EXERCISE INPUTS.
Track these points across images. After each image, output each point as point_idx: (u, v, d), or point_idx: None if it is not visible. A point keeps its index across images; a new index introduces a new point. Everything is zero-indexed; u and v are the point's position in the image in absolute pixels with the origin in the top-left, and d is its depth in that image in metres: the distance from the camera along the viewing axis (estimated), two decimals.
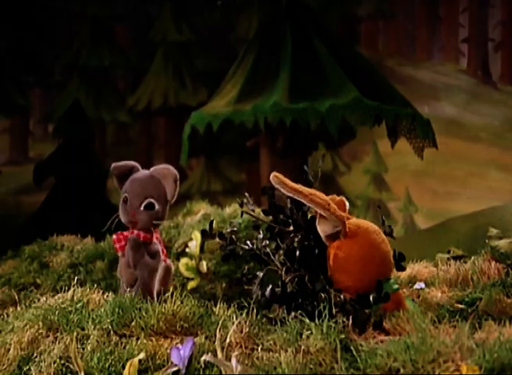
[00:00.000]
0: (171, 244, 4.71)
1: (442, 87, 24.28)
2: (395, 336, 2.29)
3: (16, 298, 3.82)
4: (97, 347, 2.30)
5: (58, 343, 2.37)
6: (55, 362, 2.28)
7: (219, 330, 2.26)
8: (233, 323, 2.29)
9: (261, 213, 2.76)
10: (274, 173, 2.55)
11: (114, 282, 4.15)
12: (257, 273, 2.60)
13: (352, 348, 2.10)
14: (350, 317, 2.33)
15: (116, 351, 2.27)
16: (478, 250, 3.53)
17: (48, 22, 17.08)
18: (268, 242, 2.68)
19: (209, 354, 2.17)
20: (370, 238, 2.57)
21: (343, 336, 2.13)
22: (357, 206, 17.32)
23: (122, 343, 2.34)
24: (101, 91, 17.23)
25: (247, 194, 2.82)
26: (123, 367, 2.20)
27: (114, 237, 2.85)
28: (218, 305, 2.50)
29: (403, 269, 2.76)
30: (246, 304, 2.44)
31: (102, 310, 2.48)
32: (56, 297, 2.68)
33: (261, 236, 2.70)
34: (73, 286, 2.74)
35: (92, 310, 2.54)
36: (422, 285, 3.24)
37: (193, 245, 4.34)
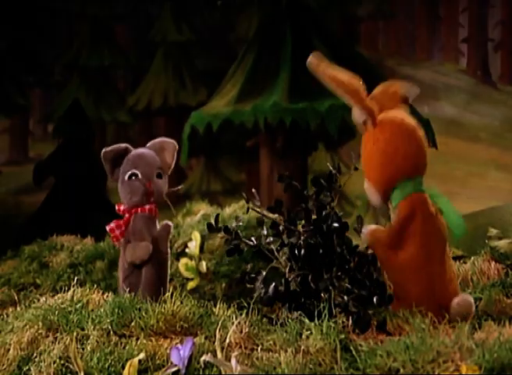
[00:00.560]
0: (170, 245, 4.70)
1: (441, 87, 24.28)
2: (395, 336, 2.29)
3: (16, 298, 3.82)
4: (97, 347, 2.30)
5: (58, 343, 2.37)
6: (54, 363, 2.28)
7: (219, 330, 2.26)
8: (233, 323, 2.29)
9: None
10: (314, 53, 2.52)
11: (114, 282, 4.15)
12: (261, 270, 2.60)
13: (352, 348, 2.10)
14: (350, 317, 2.33)
15: (116, 352, 2.27)
16: (477, 250, 3.53)
17: (48, 22, 17.06)
18: (272, 239, 2.67)
19: (209, 354, 2.17)
20: (398, 134, 2.48)
21: (342, 336, 2.13)
22: (357, 206, 17.31)
23: (121, 343, 2.34)
24: (101, 91, 17.22)
25: (254, 190, 2.83)
26: (123, 367, 2.20)
27: (111, 225, 2.82)
28: (217, 306, 2.50)
29: None
30: (246, 304, 2.44)
31: (102, 310, 2.48)
32: (56, 297, 2.68)
33: (265, 232, 2.70)
34: (73, 286, 2.74)
35: (92, 310, 2.54)
36: None
37: (193, 245, 4.34)
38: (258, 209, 2.74)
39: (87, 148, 9.03)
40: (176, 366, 2.16)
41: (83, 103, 9.82)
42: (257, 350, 2.19)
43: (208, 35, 18.20)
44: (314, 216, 2.61)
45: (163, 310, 2.39)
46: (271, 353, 2.15)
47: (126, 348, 2.29)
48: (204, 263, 4.24)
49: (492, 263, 3.36)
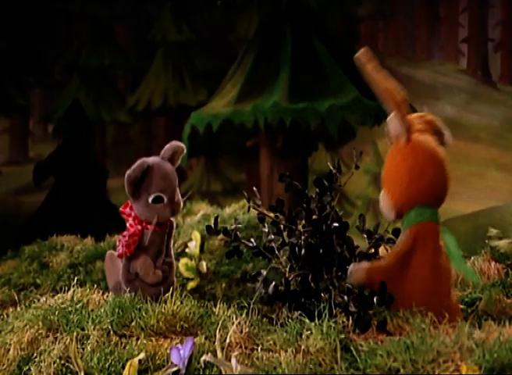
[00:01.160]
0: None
1: (441, 87, 24.28)
2: (395, 336, 2.29)
3: (16, 298, 3.82)
4: (97, 347, 2.30)
5: (58, 343, 2.37)
6: (54, 363, 2.28)
7: (219, 330, 2.26)
8: (233, 324, 2.28)
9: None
10: (364, 50, 2.53)
11: None
12: (261, 270, 2.60)
13: (352, 348, 2.10)
14: (351, 317, 2.33)
15: (116, 352, 2.27)
16: (477, 250, 3.54)
17: (48, 22, 17.06)
18: (273, 237, 2.67)
19: (209, 354, 2.17)
20: (428, 158, 2.50)
21: (342, 336, 2.13)
22: (357, 206, 17.32)
23: (122, 343, 2.34)
24: (101, 91, 17.22)
25: (255, 188, 2.83)
26: (123, 367, 2.20)
27: (125, 239, 2.80)
28: (217, 306, 2.50)
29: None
30: (246, 304, 2.44)
31: (102, 310, 2.48)
32: (56, 297, 2.68)
33: (266, 230, 2.70)
34: (73, 286, 2.74)
35: (92, 310, 2.54)
36: None
37: (193, 245, 4.34)
38: (259, 208, 2.73)
39: (87, 148, 9.04)
40: (176, 365, 2.16)
41: (83, 103, 9.82)
42: (257, 350, 2.19)
43: (208, 35, 18.20)
44: (315, 216, 2.61)
45: (163, 310, 2.39)
46: (271, 353, 2.15)
47: (126, 348, 2.29)
48: (204, 263, 4.24)
49: (492, 263, 3.36)
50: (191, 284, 4.17)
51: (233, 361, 2.10)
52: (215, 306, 2.51)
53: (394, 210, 2.52)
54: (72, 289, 2.71)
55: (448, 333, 2.11)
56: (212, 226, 2.70)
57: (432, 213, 2.52)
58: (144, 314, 2.41)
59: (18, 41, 15.38)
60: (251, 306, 2.39)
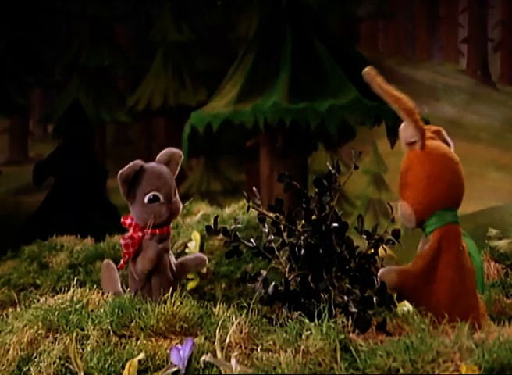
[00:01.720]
0: (170, 245, 4.70)
1: (441, 88, 24.29)
2: (395, 336, 2.29)
3: (16, 298, 3.81)
4: (97, 347, 2.30)
5: (58, 343, 2.36)
6: (54, 363, 2.28)
7: (219, 330, 2.26)
8: (233, 324, 2.28)
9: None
10: (368, 68, 2.54)
11: None
12: (261, 270, 2.60)
13: (351, 348, 2.10)
14: (350, 317, 2.33)
15: (116, 352, 2.27)
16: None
17: (48, 22, 17.07)
18: (273, 237, 2.67)
19: (209, 354, 2.17)
20: (444, 161, 2.54)
21: (342, 336, 2.13)
22: (357, 206, 17.32)
23: (121, 343, 2.34)
24: (101, 91, 17.23)
25: (254, 188, 2.82)
26: (123, 367, 2.20)
27: (126, 241, 2.79)
28: (217, 306, 2.50)
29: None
30: (246, 304, 2.44)
31: (102, 311, 2.48)
32: (56, 297, 2.68)
33: (266, 230, 2.69)
34: (73, 286, 2.74)
35: (92, 311, 2.54)
36: None
37: (193, 246, 4.35)
38: (259, 208, 2.73)
39: (87, 148, 9.05)
40: (175, 366, 2.16)
41: (83, 103, 9.83)
42: (257, 350, 2.19)
43: (207, 35, 18.21)
44: (314, 216, 2.61)
45: (163, 310, 2.39)
46: (271, 353, 2.15)
47: (126, 348, 2.29)
48: None
49: (492, 263, 3.36)
50: (191, 284, 4.17)
51: (233, 361, 2.10)
52: (215, 306, 2.51)
53: (415, 217, 2.54)
54: (71, 289, 2.71)
55: (447, 334, 2.11)
56: (212, 226, 2.70)
57: (452, 216, 2.55)
58: (143, 314, 2.41)
59: (18, 41, 15.39)
60: (251, 306, 2.39)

EXERCISE DIRECTIONS. What you give back must match the lines from the start of the records through the line that contains "0: (171, 244, 4.71)", exactly, with the pictures left out.

RESPONSE TO THE EXERCISE.
Track these points across images. After each image, output each point as point_idx: (u, v, d), or point_idx: None if it is not visible. A point keeps its index across images; a new index introduces a new point. Everything is zero-indexed; u and v are the point's position in the image in absolute pixels with the origin in the top-left, and d is its depth in that image in metres: the distance from the camera along the viewing axis (estimated), two decimals.
[00:00.000]
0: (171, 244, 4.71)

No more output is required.